Petitum: Die Regelung ist insgesamt unausgewogen. Insbesondere auf die Anhebung der Beihilfebemessungssätze für die bei der Beihilfe zu berücksichtigenden Ehegatten und Lebenspartner sollte verzichtet werden.


Artikel 11 Abs. 4 Buchst. b) – Änderung § 46 Abs. 3 Bundesbeihilfeverordnung

Vorgeschlagene Regelung

Die Regelung sieht die Erhöhung des Beihilfebemessungssatzes für einen Beihilfeberechtigten bereits ab dem ersten Kind auf 70 Prozent vor (vorher zwei Kinder oder mehr).

Bewertung

Die Regelung bedeutet eine Ausdehnung der Beihilfeleistungen für den Beamten selbst bereits ab dem ersten Kind. Die Regelung geht weit über die Rechtsprechung des Bundesverfassungsgerichts hinaus, da sie für sämtliche Besoldungsgruppen Anwendung findet. Auch Beamte in Spitzenpositionen mit ei-nem Kind erhalten aufgrund dieser Regelung im Verhältnis zum Status quo 40 Prozent höhere Beihilfe-leistungen für ihre eigene Versorgung. Der Aufbau einer eigenen Vorsorge für die höheren Krankheitskosten im Alter wird entsprechend reduziert. Auch wird die Vorsorgefreiheit des Beamten entsprechend eingeschränkt.

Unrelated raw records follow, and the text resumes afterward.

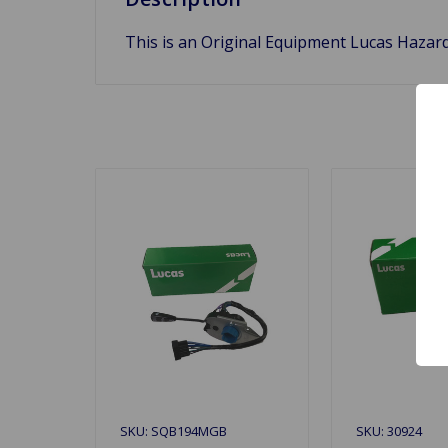
This is an Original Equipment Lucas Hazard
SKU: SQB194MGB
SKU: 30924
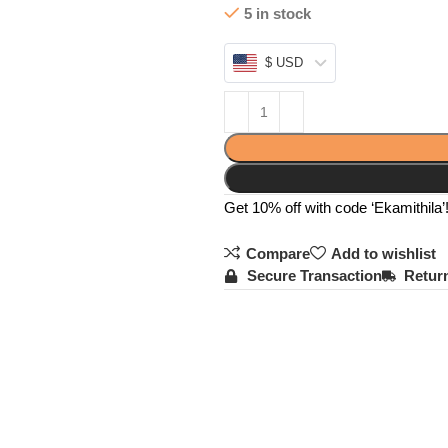
5 in stock
$ USD
Get 10% off with code ‘Ekamithila’
Compare
Add to wishlist
Secure Transaction
Return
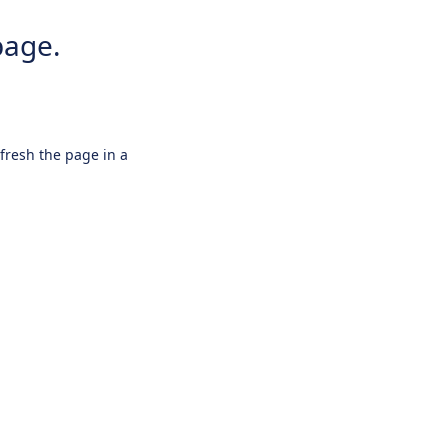
page.
efresh the page in a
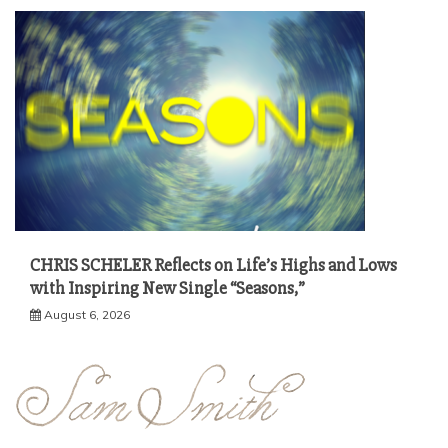
CHRIS SCHELER Reflects on Life’s Highs and Lows
with Inspiring New Single “Seasons,”
August 6, 2026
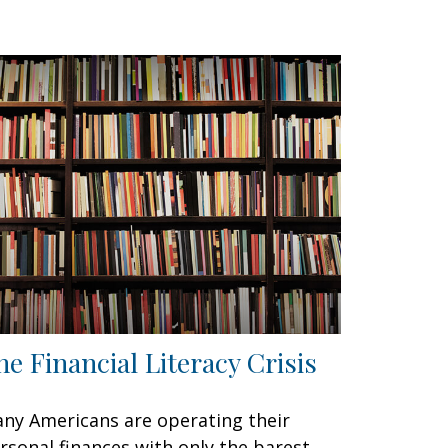
he Financial Literacy Crisis
ny Americans are operating their
rsonal finances with only the barest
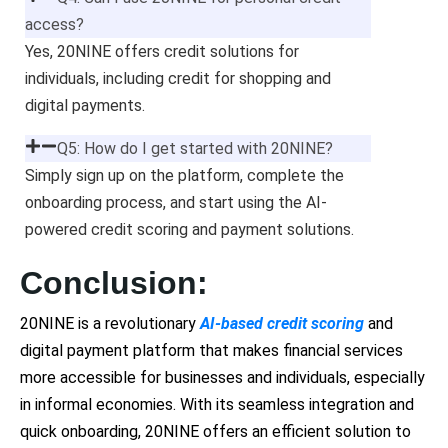
access?
Yes, 20NINE offers credit solutions for
individuals, including credit for shopping and
digital payments.
Q5: How do I get started with 20NINE?
Simply sign up on the platform, complete the
onboarding process, and start using the AI-
powered credit scoring and payment solutions.
Conclusion:
20NINE is a revolutionary
AI-based credit scoring
and
digital payment platform that makes financial services
more accessible for businesses and individuals, especially
in informal economies. With its seamless integration and
quick onboarding, 20NINE offers an efficient solution to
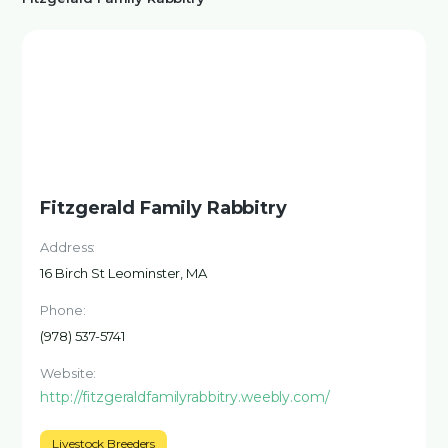
Fitzgerald Family Rabbitry
Address:
16 Birch St Leominster, MA
Phone:
(978) 537-5741
Website:
http://fitzgeraldfamilyrabbitry.weebly.com/
Livestock Breeders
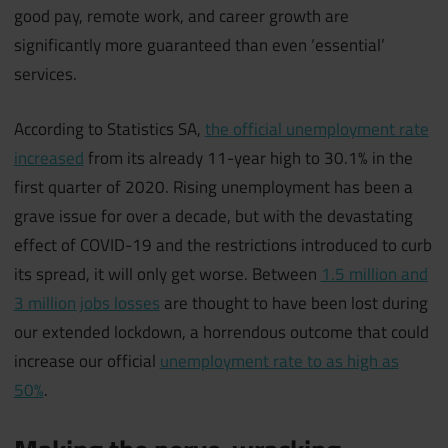
good pay, remote work, and career growth are
significantly more guaranteed than even ‘essential’
services.
According to Statistics SA,
the official unemployment rate
increased
from its already 11-year high to 30.1% in the
first quarter of 2020. Rising unemployment has been a
grave issue for over a decade, but with the devastating
effect of COVID-19 and the restrictions introduced to curb
its spread, it will only get worse. Between
1.5 million and
3 million jobs losses
are thought to have been lost during
our extended lockdown, a horrendous outcome that could
increase our official
unemployment rate to as high as
50%
.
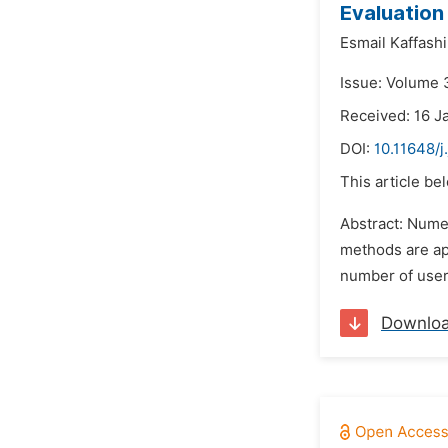
Evaluation 
Esmail Kaffashi
Issue: Volume 
Received: 16 J
DOI:
10.11648/
This article be
Abstract: Numer
methods are app
number of users
Downlo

Durch die vorgesehene Neuregelung kann es vermehrt zu ungünstigen Beitragssprüngen für die Beamten kommen. Fällt das eine Kind aus der Berücksichtigungsfähigkeit, die an den Familienzuschlag geknüpft ist (§ 4 Abs. 2 BBhV) heraus, ist der private Restkostenversicherungsschutz von 30 auf 50 Prozent aufzustocken. Der höhere Beitrag ist dann wieder aus der Besoldung zu finanzieren.

Petitum: Von der Ausdehnung der Beihilfeleistungen für sämtliche Beamte bereits ab dem ersten Kind sollte abgesehen werden.